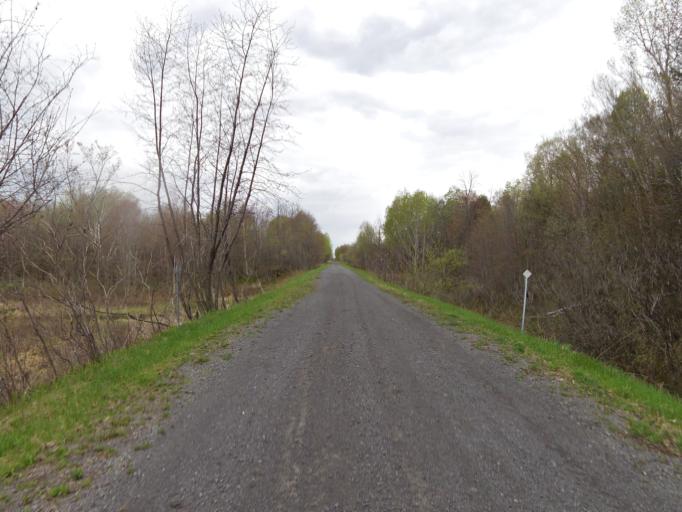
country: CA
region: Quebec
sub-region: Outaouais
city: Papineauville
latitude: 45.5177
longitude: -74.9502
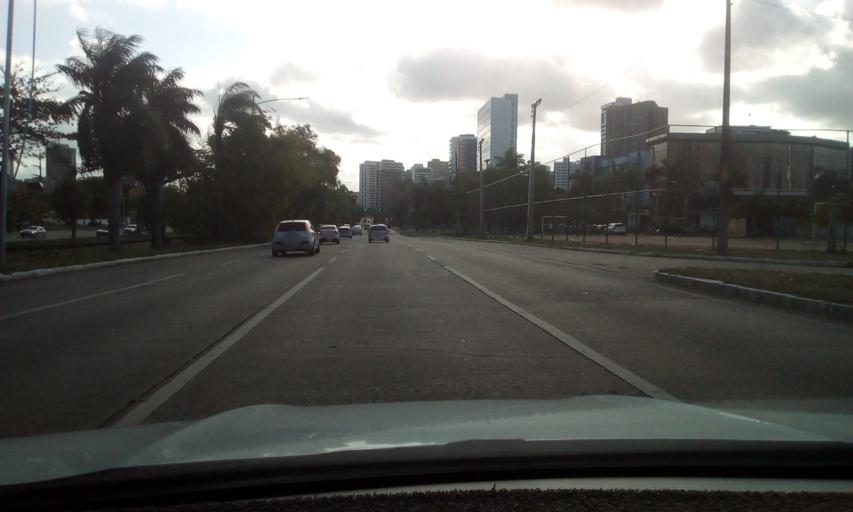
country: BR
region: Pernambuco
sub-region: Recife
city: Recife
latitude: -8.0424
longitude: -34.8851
++++
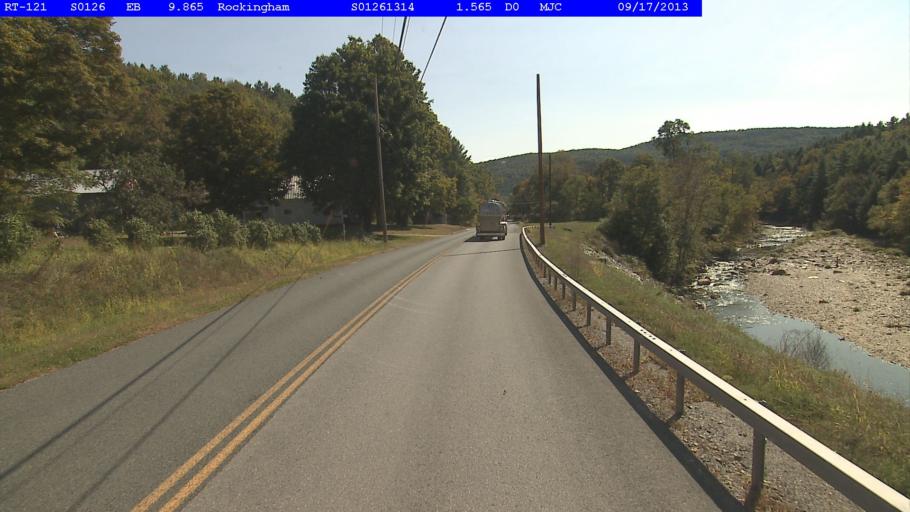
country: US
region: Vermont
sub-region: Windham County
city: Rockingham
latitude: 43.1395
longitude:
++++
> _DESCRIPTION OF THE TASK_:
Output the lines from the one containing "region: Quebec" up to and including the one containing "latitude: -8.0424" as a Markdown table with an Index column numbering each line and an Entry column holding its text. Skip any blank lines, and leave the pictures out of the table.

> _THE ANSWER_:
| Index | Entry |
|---|---|
| 1 | region: Quebec |
| 2 | sub-region: Outaouais |
| 3 | city: Papineauville |
| 4 | latitude: 45.5177 |
| 5 | longitude: -74.9502 |
| 6 | country: BR |
| 7 | region: Pernambuco |
| 8 | sub-region: Recife |
| 9 | city: Recife |
| 10 | latitude: -8.0424 |